The Economic and Financial Crimes Commission Chairman, Ola Olukoyede, has pledged that the agency will increase its scrutiny of Nigeria’s insurance industry to curb fraud and enhance economic stability.
Olukoyede highlighted the damaging effect of insurance fraud on Nigeria’s economic development, vowing to investigate the alleged mismanagement within the industry. He emphasized that the insurance sector would now receive similar attention as the banking sector, which is already closely monitored by the EFCC.
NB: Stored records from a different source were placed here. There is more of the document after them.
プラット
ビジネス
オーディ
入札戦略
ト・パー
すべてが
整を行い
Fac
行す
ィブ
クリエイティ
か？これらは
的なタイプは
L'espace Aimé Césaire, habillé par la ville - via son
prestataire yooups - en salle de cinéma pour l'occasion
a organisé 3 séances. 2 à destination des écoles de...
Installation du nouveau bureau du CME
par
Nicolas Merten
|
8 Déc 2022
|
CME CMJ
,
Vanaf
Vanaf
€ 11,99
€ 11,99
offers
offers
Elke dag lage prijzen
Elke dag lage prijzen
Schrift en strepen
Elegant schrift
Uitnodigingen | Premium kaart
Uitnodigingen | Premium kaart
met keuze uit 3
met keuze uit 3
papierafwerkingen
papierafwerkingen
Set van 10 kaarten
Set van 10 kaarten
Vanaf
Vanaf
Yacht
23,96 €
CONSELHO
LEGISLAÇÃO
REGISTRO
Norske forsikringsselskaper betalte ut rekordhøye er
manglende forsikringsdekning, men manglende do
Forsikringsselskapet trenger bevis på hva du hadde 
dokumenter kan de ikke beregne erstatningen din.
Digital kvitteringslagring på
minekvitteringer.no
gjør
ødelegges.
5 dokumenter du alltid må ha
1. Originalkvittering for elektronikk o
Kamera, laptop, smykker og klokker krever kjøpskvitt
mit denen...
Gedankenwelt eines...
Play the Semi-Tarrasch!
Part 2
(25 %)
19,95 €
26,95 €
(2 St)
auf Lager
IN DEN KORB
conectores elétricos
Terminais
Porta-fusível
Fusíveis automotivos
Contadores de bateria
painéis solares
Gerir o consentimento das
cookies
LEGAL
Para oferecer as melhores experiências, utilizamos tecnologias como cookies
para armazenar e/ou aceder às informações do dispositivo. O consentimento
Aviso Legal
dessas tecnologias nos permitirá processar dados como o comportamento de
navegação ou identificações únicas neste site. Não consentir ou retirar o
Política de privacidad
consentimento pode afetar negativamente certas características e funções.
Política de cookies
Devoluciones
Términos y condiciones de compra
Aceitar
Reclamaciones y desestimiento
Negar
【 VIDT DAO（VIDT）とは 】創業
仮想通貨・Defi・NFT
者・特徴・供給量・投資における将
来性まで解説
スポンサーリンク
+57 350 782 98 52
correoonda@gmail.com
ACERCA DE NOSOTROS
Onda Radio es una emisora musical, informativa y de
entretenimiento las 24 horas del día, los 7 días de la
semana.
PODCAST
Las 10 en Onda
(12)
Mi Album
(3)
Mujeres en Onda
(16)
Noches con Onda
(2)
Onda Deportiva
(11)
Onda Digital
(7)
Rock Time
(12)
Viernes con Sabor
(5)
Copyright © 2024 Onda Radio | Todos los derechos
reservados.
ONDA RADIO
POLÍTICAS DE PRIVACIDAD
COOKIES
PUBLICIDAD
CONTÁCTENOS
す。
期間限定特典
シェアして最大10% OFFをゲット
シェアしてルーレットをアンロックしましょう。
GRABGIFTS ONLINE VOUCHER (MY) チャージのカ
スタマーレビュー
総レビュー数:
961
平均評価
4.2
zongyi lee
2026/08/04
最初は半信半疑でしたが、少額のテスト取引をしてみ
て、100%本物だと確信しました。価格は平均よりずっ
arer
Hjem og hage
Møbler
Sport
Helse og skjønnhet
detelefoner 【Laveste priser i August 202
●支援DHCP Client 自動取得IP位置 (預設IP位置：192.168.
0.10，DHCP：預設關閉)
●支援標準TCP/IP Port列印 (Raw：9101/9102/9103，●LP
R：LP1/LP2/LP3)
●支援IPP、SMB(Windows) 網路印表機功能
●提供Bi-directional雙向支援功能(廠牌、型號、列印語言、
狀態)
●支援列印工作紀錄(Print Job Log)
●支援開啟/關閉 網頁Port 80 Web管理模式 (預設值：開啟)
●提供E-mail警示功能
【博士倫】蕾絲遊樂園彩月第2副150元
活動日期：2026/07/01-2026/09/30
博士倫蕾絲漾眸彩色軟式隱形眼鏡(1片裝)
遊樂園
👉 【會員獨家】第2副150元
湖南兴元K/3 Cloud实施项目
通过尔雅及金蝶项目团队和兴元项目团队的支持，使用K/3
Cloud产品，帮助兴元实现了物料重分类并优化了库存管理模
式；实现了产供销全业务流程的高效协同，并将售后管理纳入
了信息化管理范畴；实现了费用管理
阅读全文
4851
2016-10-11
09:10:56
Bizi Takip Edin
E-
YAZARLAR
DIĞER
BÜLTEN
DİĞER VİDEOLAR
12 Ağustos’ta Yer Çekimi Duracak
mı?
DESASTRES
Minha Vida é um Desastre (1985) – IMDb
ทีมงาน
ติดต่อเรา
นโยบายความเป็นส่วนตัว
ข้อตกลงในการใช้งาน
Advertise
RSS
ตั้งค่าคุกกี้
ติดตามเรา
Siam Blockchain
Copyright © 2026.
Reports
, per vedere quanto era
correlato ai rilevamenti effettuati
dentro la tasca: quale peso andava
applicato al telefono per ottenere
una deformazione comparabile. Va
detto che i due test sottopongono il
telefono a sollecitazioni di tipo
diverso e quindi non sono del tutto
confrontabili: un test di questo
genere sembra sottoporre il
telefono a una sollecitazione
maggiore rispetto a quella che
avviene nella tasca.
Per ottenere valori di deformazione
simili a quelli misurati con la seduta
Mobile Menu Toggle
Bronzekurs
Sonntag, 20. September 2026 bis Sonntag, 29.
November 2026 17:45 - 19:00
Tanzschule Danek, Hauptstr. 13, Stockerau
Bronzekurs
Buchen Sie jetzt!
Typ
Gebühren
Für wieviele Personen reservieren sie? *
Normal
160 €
A statement by EFCC spokesperson Dele Oyewale revealed that Olukoyede made this commitment when the National Insurance Commission delegation, led by Commissioner for Insurance and CEO Olusegun Omosehin, visited the EFCC’s headquarters. During the meeting, Olukoyede noted that the agency’s Bank Fraud Section would expand its mandate to address insurance-related issues.
“The issue of insurance fraud is a major albatross to our economic development,” Olukoyede stated. “We are ready to take up some of these cases, particularly insolvency attributed to the fraudulent management of insurance companies. This is something we must not tolerate, and that’s why regulatory compliance must be prioritized in industries where systems work.”
Olukoyede urged NAICOM to support the EFCC with information needed to combat fraud, adding, “We are ready to work with you, and by doing so, we’ll send signals to industry players that it’s no longer business as usual. Starting today, we will be looking at insurance companies just as we scrutinize the banking industry to foster growth.”
He criticized the reluctance of some insurance companies to settle claims promptly. “They are very fast at collecting premiums but when it comes to settling claims, they start coming up with all kinds of excuses,” he said. “In places like the US and Europe, the scale of insurance activities is often larger than that of banks. We will collaborate with you and give you our support to hold companies accountable.”
Olusegun Omosehin, NAICOM’s chief, expressed concern over the impact of corporate governance failures in insurance companies, which often lead to severe consequences for policyholders.
“When insurance institutions fail, we are expected to intervene and take appropriate regulatory actions,” Omosehin noted. “These failures often stem from governance violations, including cases where some individuals mismanage the institution’s assets, leaving policyholders, who have invested their life savings, at a loss.”
He explained that such cases of institutional failure need to be reported to appropriate agencies like the EFCC to ensure accountability. “This is one of the urgent issues we’ve brought to the EFCC’s attention,” Omosehin said, underscoring the importance of collaboration to protect policyholders and maintain stability in the sector.